Vous êtes considéré comme l’un des pionniers de la new wave de science-fiction. Aujourd’hui, que vous inspire ce mouvement ?

Tout d’abord, la New Wave a été de courte durée – et elle est ancienne : la plupart de ses représentants exerçaient il y a plus de 50 ans. De plus il n’y avait pas à proprement parler de « mouvement » au sens littéraire. Il s’agissait davantage d’un climat dans lequel certains écrivains ont pu se développer et développer leur travail, tout en captant un public réceptif à celui-ci.

La plupart de vos livres traitent d’une perception différée du réel, en partie à cause de la technologie. Plus que la fin des temps, devons-nous craindre la fin de la réalité ?
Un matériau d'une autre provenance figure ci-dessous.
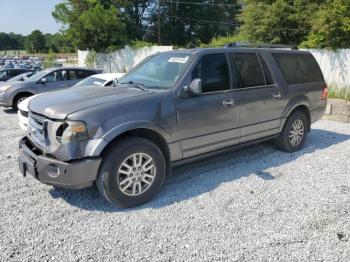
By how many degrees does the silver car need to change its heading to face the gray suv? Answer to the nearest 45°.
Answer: approximately 45° to its left

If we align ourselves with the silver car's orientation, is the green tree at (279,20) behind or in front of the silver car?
behind

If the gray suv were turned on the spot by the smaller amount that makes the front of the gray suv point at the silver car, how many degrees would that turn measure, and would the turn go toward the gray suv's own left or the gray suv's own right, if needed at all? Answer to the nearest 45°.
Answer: approximately 90° to the gray suv's own right

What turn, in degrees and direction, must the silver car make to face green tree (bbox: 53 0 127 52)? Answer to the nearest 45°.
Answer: approximately 135° to its right

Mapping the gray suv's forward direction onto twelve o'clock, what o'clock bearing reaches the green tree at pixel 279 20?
The green tree is roughly at 5 o'clock from the gray suv.

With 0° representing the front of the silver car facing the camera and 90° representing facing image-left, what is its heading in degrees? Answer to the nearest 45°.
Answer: approximately 45°

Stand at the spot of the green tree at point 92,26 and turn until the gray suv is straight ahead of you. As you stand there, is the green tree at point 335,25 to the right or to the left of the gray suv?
left

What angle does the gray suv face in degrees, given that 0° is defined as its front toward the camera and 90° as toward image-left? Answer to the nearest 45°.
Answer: approximately 45°

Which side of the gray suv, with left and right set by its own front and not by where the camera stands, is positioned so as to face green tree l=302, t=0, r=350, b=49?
back
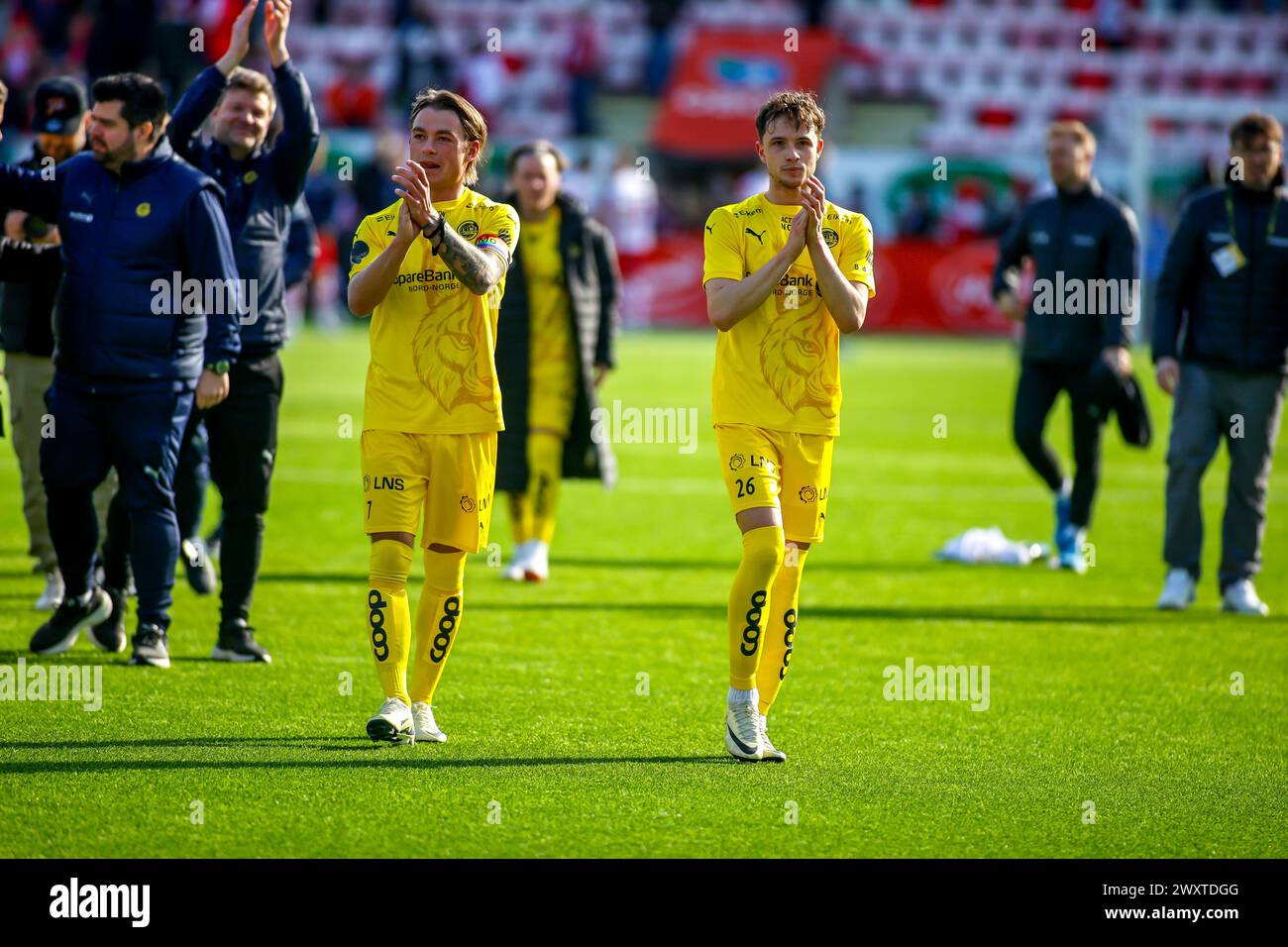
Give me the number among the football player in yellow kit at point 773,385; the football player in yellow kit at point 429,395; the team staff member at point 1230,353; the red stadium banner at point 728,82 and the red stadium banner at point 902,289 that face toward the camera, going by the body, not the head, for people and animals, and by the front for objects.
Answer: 5

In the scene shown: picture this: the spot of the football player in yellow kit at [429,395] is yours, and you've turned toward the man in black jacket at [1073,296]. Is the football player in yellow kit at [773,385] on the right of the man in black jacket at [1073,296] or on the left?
right

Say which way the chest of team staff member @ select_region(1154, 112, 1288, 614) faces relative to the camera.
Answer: toward the camera

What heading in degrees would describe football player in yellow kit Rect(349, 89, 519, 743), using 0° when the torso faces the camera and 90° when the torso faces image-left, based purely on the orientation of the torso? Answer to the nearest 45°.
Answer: approximately 0°

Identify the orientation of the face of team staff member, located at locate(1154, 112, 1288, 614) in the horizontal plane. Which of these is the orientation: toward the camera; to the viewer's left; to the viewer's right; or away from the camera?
toward the camera

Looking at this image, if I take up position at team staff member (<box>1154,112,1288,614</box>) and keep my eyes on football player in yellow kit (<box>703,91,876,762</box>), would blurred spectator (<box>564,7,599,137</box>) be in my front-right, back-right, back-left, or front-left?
back-right

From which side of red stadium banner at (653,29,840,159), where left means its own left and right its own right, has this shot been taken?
front

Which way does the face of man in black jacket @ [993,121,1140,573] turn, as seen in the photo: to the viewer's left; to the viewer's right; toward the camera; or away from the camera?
toward the camera

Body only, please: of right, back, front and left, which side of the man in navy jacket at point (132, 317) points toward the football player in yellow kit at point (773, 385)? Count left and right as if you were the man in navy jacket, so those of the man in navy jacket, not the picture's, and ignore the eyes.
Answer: left

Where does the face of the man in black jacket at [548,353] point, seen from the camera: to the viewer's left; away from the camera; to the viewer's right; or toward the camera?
toward the camera
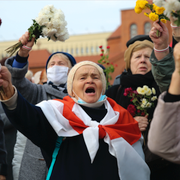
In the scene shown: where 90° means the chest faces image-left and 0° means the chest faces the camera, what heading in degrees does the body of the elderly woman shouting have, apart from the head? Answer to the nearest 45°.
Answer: approximately 0°

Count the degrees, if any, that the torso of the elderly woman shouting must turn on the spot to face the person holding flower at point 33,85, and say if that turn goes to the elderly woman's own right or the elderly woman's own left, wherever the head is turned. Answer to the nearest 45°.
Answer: approximately 135° to the elderly woman's own right
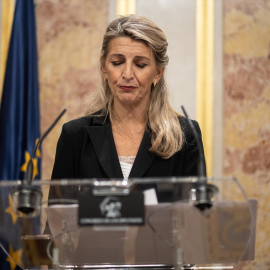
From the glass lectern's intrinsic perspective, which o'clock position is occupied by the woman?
The woman is roughly at 6 o'clock from the glass lectern.

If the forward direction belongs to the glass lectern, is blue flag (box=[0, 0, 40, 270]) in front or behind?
behind

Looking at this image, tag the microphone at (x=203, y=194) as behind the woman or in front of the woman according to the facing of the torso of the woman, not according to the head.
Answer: in front

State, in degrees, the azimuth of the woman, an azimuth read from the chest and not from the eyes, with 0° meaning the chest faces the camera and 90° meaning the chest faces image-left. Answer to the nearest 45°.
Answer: approximately 0°

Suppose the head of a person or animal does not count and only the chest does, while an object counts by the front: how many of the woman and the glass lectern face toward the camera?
2

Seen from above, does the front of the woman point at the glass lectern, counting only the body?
yes

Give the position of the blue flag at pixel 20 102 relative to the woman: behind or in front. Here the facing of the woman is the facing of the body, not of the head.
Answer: behind
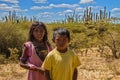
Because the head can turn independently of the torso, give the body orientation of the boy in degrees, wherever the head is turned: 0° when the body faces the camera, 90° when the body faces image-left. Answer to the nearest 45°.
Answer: approximately 0°

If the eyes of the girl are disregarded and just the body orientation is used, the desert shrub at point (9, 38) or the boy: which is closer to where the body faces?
the boy

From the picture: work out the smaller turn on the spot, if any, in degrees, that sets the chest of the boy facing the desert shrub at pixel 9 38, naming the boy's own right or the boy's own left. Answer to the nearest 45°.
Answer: approximately 180°

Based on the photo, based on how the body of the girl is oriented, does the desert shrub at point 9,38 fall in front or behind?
behind

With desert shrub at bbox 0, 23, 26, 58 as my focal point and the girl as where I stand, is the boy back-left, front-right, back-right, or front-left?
back-right

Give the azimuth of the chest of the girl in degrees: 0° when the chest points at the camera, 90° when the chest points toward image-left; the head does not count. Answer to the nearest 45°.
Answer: approximately 315°

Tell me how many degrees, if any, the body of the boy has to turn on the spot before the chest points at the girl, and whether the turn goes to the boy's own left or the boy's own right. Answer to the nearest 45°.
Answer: approximately 135° to the boy's own right
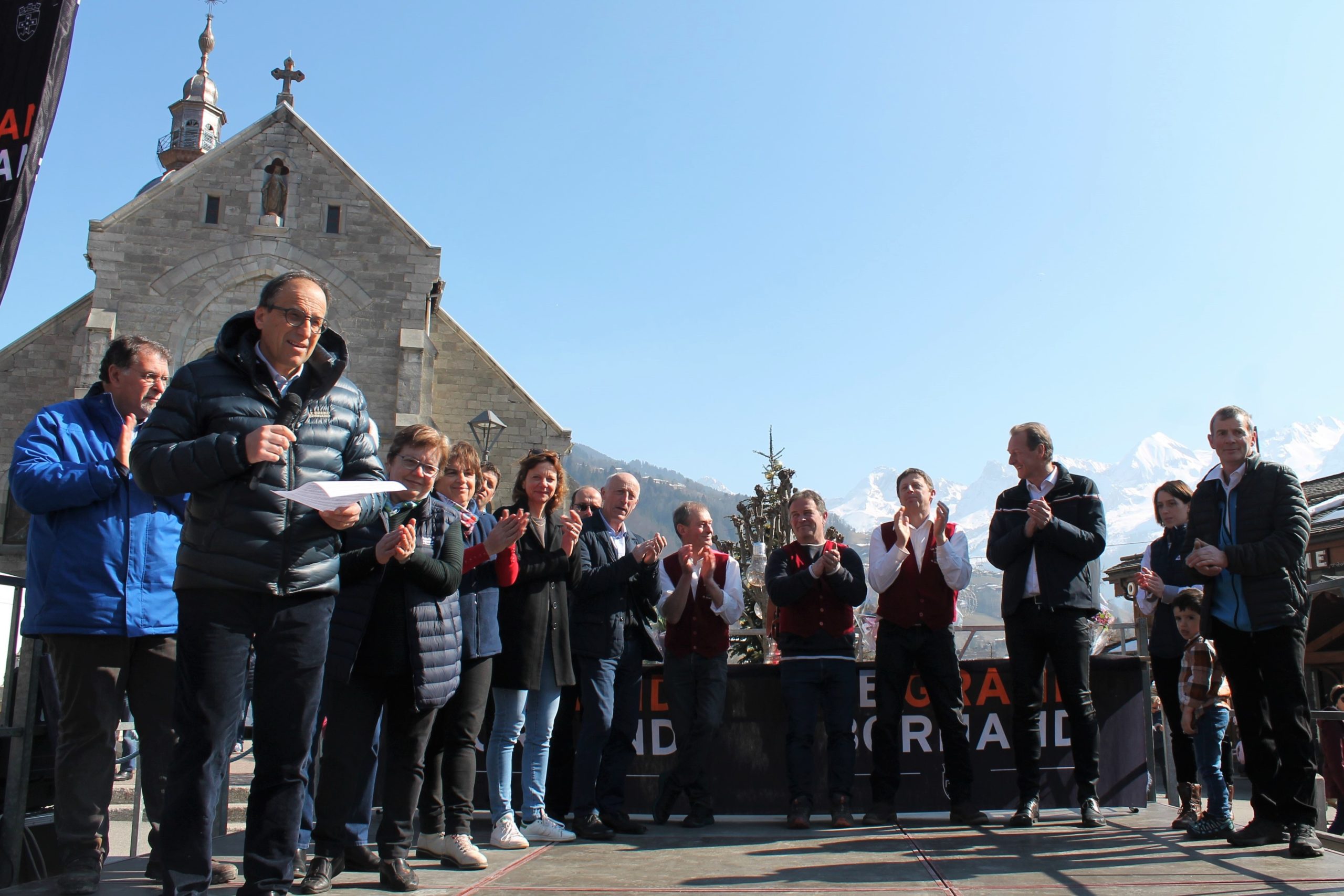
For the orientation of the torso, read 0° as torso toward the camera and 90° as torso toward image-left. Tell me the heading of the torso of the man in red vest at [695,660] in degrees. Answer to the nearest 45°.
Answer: approximately 0°

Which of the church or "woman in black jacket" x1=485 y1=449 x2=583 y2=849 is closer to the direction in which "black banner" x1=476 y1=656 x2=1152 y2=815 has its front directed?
the woman in black jacket

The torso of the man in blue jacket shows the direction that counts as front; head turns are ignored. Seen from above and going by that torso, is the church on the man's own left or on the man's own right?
on the man's own left

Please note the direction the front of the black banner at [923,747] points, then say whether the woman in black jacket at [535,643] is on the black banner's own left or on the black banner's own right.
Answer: on the black banner's own right

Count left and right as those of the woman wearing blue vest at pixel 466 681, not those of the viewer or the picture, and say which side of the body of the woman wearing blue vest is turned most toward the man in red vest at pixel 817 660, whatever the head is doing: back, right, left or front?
left
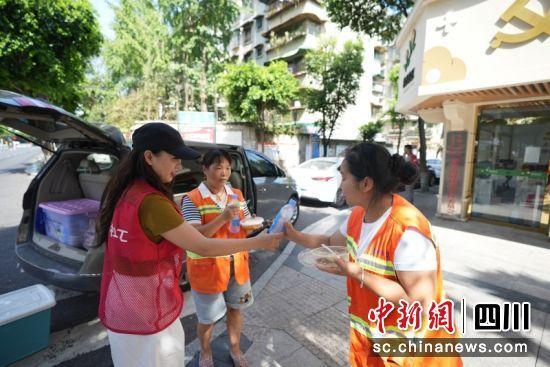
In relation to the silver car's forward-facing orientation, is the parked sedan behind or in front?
in front

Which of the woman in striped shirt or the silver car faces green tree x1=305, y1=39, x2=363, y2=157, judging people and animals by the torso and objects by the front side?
the silver car

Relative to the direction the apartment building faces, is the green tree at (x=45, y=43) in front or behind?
in front

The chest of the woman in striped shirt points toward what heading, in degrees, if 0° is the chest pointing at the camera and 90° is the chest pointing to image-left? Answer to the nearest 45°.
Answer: approximately 315°

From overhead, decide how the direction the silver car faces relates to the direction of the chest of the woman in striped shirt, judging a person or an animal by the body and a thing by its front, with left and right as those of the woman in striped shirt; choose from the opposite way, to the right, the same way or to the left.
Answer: to the left

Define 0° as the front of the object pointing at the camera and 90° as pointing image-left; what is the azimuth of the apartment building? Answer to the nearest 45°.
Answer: approximately 45°

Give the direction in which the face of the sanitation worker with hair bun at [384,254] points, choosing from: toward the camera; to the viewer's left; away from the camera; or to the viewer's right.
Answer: to the viewer's left

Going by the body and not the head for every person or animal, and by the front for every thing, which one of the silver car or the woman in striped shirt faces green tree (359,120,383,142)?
the silver car

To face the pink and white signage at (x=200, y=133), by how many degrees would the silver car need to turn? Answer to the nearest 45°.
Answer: approximately 45° to its left

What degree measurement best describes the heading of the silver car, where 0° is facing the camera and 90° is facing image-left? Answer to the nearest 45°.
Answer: approximately 225°

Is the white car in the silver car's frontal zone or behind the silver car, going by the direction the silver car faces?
frontal zone

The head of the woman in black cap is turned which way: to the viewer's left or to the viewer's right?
to the viewer's right
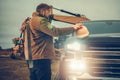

Le changement majeur dont tout le monde est coupable est bien celui de la flat democracy, celle des médias sociaux, des sites web de partage d’images…Tout cela nous paraît assez inoffensif individuellement et isolément, mais cela génère globalement une révolution sociale et culturelle aux proportions historiques terrifiantes. Nous devrions tous, dès maintenant, quitter les médias sociaux pour toujours et nous concentrer sur le seul sujet qui compte : la destruction de notre environnement. Sinon, nous tweetons pendant que le monde brûle.